Black Citroën Berline Type 11B from 1953, four cylinders, 1911 cc, 56 HP, 115 km/h

The Citroën Traction Avant is the world’s first unibody front-wheel-drive car. A range of mostly 4-door saloons and executive cars, were made with four or six-cylinder engines, produced by the French manufacturer Citroën from 1934 to 1957. Approximately 760,000 units were produced.

Whilst front-wheel drive and four-wheel independent suspension had been established in the mass market by Auto Union and subsequently others some years before, the Traction Avant pioneered integrating these into a mass-production, crash resistant, unitary, monocoque body. Additionally, the car was also an early adopter of rack and pinion steering.

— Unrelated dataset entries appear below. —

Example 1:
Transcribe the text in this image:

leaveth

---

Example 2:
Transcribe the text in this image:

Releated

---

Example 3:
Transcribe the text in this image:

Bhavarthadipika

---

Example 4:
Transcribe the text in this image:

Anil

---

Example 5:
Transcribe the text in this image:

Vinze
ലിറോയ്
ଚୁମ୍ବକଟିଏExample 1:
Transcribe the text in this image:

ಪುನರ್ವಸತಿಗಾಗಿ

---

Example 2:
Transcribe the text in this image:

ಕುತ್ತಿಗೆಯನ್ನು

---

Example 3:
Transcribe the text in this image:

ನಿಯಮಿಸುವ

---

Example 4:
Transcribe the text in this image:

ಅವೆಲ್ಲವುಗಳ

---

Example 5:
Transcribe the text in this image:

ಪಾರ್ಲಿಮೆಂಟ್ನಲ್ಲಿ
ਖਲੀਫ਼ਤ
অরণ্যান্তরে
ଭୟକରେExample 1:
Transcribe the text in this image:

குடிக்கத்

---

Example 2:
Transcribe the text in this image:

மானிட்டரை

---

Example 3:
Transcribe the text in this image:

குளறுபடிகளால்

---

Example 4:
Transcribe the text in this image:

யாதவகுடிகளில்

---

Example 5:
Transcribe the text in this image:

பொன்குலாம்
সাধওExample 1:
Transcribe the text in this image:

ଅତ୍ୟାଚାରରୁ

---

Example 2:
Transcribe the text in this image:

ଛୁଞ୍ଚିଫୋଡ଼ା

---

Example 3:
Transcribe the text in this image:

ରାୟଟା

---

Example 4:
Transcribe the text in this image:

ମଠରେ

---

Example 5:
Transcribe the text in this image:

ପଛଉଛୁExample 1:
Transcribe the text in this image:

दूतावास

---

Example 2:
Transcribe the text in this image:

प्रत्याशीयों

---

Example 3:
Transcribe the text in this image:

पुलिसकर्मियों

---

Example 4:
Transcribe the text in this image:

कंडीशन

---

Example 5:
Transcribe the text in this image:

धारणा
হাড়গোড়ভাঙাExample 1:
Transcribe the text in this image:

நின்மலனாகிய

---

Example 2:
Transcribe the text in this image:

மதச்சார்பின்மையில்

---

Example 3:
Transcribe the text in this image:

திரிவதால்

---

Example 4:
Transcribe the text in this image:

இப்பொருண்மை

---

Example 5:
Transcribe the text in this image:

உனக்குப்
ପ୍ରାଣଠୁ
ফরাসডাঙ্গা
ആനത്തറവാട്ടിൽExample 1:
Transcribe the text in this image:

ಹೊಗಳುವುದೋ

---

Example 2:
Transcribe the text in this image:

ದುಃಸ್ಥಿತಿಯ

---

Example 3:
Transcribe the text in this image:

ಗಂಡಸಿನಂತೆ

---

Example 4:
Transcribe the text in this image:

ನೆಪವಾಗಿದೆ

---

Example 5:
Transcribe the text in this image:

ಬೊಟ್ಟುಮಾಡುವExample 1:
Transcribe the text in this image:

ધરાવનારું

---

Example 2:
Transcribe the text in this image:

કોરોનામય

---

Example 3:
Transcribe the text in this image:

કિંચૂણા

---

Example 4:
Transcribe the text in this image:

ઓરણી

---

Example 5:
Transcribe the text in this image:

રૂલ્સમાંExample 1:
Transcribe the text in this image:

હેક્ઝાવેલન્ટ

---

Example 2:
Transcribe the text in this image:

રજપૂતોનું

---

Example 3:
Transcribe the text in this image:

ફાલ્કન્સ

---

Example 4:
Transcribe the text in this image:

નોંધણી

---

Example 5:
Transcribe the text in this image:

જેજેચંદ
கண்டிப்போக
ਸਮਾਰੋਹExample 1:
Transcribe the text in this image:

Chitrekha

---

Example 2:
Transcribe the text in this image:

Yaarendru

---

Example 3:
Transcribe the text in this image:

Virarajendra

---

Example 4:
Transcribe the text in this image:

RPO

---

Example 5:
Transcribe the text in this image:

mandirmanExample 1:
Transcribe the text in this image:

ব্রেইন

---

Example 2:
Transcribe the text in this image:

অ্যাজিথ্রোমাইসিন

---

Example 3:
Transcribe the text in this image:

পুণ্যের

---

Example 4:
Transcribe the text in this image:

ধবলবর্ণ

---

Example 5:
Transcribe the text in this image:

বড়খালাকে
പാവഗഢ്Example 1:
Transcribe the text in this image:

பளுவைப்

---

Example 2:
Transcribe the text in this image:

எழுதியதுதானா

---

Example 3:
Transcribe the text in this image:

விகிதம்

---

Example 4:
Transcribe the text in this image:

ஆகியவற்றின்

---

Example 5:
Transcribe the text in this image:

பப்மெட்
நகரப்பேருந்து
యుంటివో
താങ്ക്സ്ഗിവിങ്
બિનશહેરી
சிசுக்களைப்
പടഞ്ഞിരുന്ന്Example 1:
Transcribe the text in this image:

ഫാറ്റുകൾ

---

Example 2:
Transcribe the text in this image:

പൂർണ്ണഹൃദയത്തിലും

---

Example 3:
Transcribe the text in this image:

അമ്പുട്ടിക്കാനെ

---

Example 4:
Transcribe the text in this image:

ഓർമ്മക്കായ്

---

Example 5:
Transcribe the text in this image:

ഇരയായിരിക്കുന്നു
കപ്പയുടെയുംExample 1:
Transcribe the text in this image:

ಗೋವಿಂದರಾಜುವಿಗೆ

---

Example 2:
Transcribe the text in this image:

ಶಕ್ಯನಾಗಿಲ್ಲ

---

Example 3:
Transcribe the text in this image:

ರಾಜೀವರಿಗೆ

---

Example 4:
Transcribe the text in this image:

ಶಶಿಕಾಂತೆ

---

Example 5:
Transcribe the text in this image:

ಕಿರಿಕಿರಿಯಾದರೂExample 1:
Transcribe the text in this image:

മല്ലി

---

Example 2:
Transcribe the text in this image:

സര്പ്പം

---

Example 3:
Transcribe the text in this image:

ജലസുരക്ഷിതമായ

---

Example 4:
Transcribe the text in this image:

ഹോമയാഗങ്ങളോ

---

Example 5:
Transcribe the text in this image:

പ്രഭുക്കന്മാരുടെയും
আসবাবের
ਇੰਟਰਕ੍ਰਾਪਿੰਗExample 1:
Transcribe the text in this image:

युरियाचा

The original model was a small saloon with a 2,910 mm (115 in) wheelbase, and a 1,303 cc (79.5 cu in) engine: this model was called the 7A. All the models have front suicide doors with rear conventional doors. After just 2 months, with about 7,000 cars produced, the 7A was succeeded in June 1934 by the 7B which used a higher-power engine of 1,529 cc (93.3 cu in) and provided two windscreen wipers in place of the single wiper on the original production cars.

Later models were the 11CV (launched in November 1934), which had a 1,911 cc (116.6 cu in) four-cylinder engine, and the 15/6 (launched June 1938), with a 2,867 cc (175.0 cu in) six. The 11 was an 11 CV, but curiously the 15/6 was in the 16 CV tax band. The 11 was built in two versions, the 11BL (“légère”, or “light”), which was the same size as the 7 CV, and the 11B (“Normale”, or “normal”), which had a longer wheelbase and wider track.